ABC broadcaster Jon Faine is renowned for criticising his own bosses. But on the eve of his retirement, the veteran radio presenter has revealed he hasn’t always gotten away with it, reports The Age’s Broede Carmody.

“I’ve been hauled over the coals quite a few times,” the 63-year-old says. “I’ve been sat down and told, what do you think you’re doing? And I always argue, well, I’m doing what you employed me to do. Which is to say what I think on the audience’s behalf and to give them an authentic experience. We should not be so glass-jawed and thin-skinned that we can’t ask ourselves the same questions we ask of everybody else.”

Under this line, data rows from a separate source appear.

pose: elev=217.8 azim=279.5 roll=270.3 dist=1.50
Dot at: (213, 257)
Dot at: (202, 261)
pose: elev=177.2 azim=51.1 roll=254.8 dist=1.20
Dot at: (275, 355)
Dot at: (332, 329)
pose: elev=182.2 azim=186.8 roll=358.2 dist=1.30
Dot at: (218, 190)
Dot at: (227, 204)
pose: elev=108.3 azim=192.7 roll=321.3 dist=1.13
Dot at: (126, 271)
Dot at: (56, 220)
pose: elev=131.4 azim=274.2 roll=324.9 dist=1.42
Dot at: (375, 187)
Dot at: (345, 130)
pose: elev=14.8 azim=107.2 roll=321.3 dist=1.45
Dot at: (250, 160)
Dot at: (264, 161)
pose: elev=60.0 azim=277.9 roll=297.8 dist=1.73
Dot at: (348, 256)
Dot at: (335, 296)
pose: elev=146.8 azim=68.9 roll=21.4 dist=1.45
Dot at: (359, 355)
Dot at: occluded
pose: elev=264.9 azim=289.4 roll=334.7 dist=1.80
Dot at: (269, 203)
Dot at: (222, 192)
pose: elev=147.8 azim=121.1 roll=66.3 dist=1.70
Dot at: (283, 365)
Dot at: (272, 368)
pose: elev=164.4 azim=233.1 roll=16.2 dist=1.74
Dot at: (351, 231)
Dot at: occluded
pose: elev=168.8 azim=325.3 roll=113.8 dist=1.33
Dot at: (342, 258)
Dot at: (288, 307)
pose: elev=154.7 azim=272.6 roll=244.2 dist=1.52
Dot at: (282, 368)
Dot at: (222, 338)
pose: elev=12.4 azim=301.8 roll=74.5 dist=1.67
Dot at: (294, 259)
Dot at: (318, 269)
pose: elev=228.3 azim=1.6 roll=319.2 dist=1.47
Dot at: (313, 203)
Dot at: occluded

Strangely, this isn’t the first time Faine is preparing to hang up his headphones. In 1994, the broadcaster’s afternoon program on 3LO (as ABC Radio Melbourne was then known) was given the chop. But ABC management asked him to come back two years later.

“Back then, it was very much the practice of ABC Radio to turn presenters over every couple of years,” he says. “No one lasted long. And so the idea that someone has been in the job like this for 23 years is, quite frankly, hilarious.”

On Friday, Faine will farewell listeners after more than two decades hosting his popular mornings timeslot – a much longer period of time than the “decent” four or five year stint he asked for when returning to ABC Radio in 1997. This farewell, of course, will be different – the veteran broadcaster hasn’t been sacked. Instead, he is passing on the baton to respected television host Virginia Trioli.